Prior to the historical storm, rather than display their renderings in specialized art galleries, most African art collectors displayed many of their acquisitions in fields, stables, special quarters and such. The more prolific collections were displayed in the fields, while the paintings with less saturated hues (a mulatto hue) were often cryptically displayed in the main house.
To prevent his originals from being confiscated or torn asunder, Massa, being the all wise one, begrudgingly stowed a remnant of his collection in a cleverly disguised location. He tucked it away for safekeeping to be resurrected at the appointed season.
Post- reconstruction, the members of Massa’s clan were at odds about the disposition of the preservation site. Some wanted the remnant to remain stowed away with its history sealed, undisturbed, and vowed to be dissociative of it. Others, waxed nostalgic by proudly boasting of their heritage, and schemed to unearth it, rename it, and restore it to its original splendor. They envisioned a massive unveiling with private auctions open exclusively to the elite class. Yet, another group wanted to divorce itself from it by either denying their family’s claim to the collection or effectively sanitizing its ownership/possession. Still another faction wanted to exhume it, to publically acknowledge many of their fore-father’s sins of acquiring the over-stretched canvases and to seek solidarity with the black sheep of the family.
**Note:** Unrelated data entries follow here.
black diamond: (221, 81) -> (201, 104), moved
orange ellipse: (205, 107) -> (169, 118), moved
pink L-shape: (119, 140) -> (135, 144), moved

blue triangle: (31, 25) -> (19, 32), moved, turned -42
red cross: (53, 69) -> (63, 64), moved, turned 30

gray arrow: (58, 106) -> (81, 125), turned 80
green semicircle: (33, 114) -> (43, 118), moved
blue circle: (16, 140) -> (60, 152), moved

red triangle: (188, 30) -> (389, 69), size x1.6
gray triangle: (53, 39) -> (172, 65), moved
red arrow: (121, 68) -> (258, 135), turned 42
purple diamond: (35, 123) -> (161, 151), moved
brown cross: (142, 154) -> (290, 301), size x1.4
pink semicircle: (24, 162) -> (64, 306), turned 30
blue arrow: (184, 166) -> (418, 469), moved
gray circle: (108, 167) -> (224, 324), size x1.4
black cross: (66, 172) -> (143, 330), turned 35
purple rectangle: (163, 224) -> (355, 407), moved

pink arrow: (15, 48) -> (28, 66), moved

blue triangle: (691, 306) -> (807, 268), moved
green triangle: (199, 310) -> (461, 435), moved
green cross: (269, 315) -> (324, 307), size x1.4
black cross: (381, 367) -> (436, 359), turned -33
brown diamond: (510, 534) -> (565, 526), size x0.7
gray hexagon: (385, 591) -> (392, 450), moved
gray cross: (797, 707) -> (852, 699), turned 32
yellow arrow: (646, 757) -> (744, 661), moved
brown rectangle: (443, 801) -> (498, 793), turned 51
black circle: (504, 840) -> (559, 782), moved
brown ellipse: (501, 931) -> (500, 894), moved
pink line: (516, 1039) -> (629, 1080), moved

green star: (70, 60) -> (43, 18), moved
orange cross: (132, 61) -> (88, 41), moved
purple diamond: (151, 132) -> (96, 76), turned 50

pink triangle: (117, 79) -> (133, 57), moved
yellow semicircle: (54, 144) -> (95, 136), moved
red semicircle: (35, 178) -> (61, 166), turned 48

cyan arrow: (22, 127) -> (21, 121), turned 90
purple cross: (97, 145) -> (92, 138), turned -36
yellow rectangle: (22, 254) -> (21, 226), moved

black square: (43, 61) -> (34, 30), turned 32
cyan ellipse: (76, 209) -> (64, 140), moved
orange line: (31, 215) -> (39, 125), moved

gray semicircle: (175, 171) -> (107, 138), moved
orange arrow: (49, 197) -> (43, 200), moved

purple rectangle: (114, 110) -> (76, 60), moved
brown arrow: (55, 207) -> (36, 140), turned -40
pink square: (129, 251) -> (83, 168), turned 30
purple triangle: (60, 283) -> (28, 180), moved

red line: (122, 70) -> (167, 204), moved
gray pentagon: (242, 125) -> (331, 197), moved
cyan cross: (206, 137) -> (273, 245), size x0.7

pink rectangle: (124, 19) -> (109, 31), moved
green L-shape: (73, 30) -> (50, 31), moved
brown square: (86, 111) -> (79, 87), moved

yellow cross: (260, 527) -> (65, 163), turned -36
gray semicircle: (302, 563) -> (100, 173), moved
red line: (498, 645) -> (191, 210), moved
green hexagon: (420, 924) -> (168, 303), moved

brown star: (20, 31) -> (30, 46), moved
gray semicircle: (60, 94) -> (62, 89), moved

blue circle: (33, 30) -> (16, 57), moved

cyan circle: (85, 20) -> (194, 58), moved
Nonetheless, the majority had no desire to identify and locate the “other” true descendants that had purposely been omitted from the conversation. Why, such revelations might allow the “others”, via bloodwork and advanced DNA testing, to lay claim to an heir’s inheritance, notwithstanding the fact that it could create a blot or blemish on the family’s sterling historical legacy. Furthermore, certain politically correct members or deniers preferred to disassociate with the horrors associated with the portraits. They simply addressed it by declaring, “I never owned any ill-gotten “African artwork!” Curiously, they refute any association with the art acquisition, albeit, they never refused the bounteous financial dividends and social status derived from the illicit ownership of their forefathers’ lucrative investment(s). As such, naturally, they basked in the exponential increase of the power of white privilege while simultaneously masking their cognitive dissonance in respect to their affinity with the source of the benefits.
With unmetered determination, a segment of Massa’s known prodigy yearned for the human landscape of ‘the good ol’ days ‘ and worked feverishly to reprise the ancient relic for nationwide display. They urged that the artifacts be restored to their proper place and that their family reclaim its rightful standing in society. Naturally, the collections would be reconstituted. It would be a diverse collection consisting of Africana/Americana productions. These extant originals would be curated as commissioned by law. The reprisal would be entitled “Jim Crow”. While the more contemporary collection would capture the essence of the original, some glaring differences would exist. For example, the reproductions were required to be displayed in background. The exhibits had to be relocated to designated areas. The artwork was disallowed in most public institutions and facilities. Moreover, its extrinsic value was equally inferior to its intrinsic value. In response to the flurry of demand, however, the government granted the majority’s request. “Jim Crow” was commissioned to reverse the disposition of in-country African art restoration, while disallowing prominent display of its renderings throughout the land from 1877 to 1954. Enter JIM CROW.